Pore pressure prediction and interpretation in X-field, Onshore Niger Delta basin revealed that the onset of mild pressure (<0.71 psi/ft) in the area to be about 11,745 ft (3,580 m) for Well B, 11,745 ft (3,580 m) for Well C and for Well A is at 10,171 ft (3,099.9 m). Analysis from both wireline and well data (mudlog) revealed that very high overpressure approaching lithostatic pressures are expected at deeper intervals between 13,000 ft and beyond. Distribution of overpressures shows a well-defined trend with depth to top of overpressures, increasing towards the central part of the field to a maximum depth of about 13,124 ft (4,000 m). This variation in the depth of top of overpressures within the area is believed to be related to Normal faulting and clay diapirism with top of overpressure becoming shallower with shale diapirism while moving towards the north direction of the field and deeper with sedimentation while moving towards the Northeast direction of the field as shown in the base map. Similarly, data acquired in deep wells from concessions in the Niger Delta show no micro-structural trend. Rather, overpressures were observed in the areas with normal fault pattern. It is most likely that these faults patterns have effect on the formation pressure, providing relief to potential pressure build-up (Nwaufa et al. 2006). Hanging wall closure is most often sealing and, therefore, retains significant columns of hydrocarbon, often leading to high minimum effective stress and fluid charging. Similarly, late hydrocarbon generation and shale diagenesis often lead to overpressure within upthrown shale (Evamy et al. 1978).

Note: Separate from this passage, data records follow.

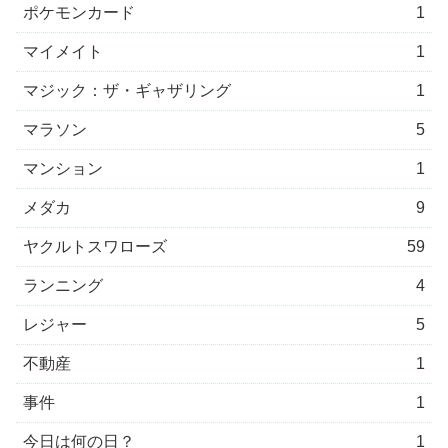
ポケモンカード
1
マイメイト
1
マジック：ザ・ギャザリング
1
マラソン
5
マンション
1
メダカ
9
ヤクルトスワローズ
59
ランニング
4
レジャー
5
不動産
1
事件
1
今日は何の日？
1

In addition, it was revealed that majority of the overpressure situation occurs between the depth of 10,000 ft (3,047.9 m) and 13,000 ft (3,962.2 m) falling largely within the Agbada Formation. In the Niger Delta basin, the occurrence of overpressures is largely believed to be associated with the undercompacted shales of the Akata Formation. However, previous studies by Ichara and Avbovbo 1978 and Weber and Daukoru 1975, have shown that overpressures in the Niger Delta usually occur shallower than Akata Formation. Explaining this phenomenon, Weber and Daukoru 1975 reveal that overpressures are encountered in the Tertiary Niger Delta as a result of rapid loading of the undercompacted shales of Akata Formation by the sandy Agbada Formation and the Benin Formation. In each case, fluids expelled from the overpressured Akata Shales may inflate (charge) the pressures in the adjacent sands. Similarly, most of the mild overpressures within the Agbada Formation in the Niger Delta are as a result of the undercompaction (possibly chemical compaction disequilibrium) of the interbedded Marine Shales of the lower Agbada Formation. Consequently, overpressures are often encountered before the Akata Shales are reached.

Conclusion

It is concluded from this study that the X-field Onshore Niger Delta is overpresssured and the top of overpressure predicted from this research revealed the onset of mild pressure (<0.71 psi/ft) in the area to be about 10,000 ft of true vertical depth (TVD) while higher pressures (>0.71 psi/ft) were encountered at about 13,000 ft (TVD). The establishment of a clear compaction trend for all the wells indicates that undercompaction is the major cause of abnormal pressure in the field. It is observed that the abnormal pressure in this field tends to increase with depth in the N–E direction.

A combination of other factors such as Tectonic stress (Normal Faults), hydrocarbon generation, Clay diaphirs and Shale diagenesis, also contributed to the Abnormal pressure existing within this field. Also, the overpressure distribution in this field can be tied to that of the entire Niger Delta, which is said to be structurally and stratigraphically controlled.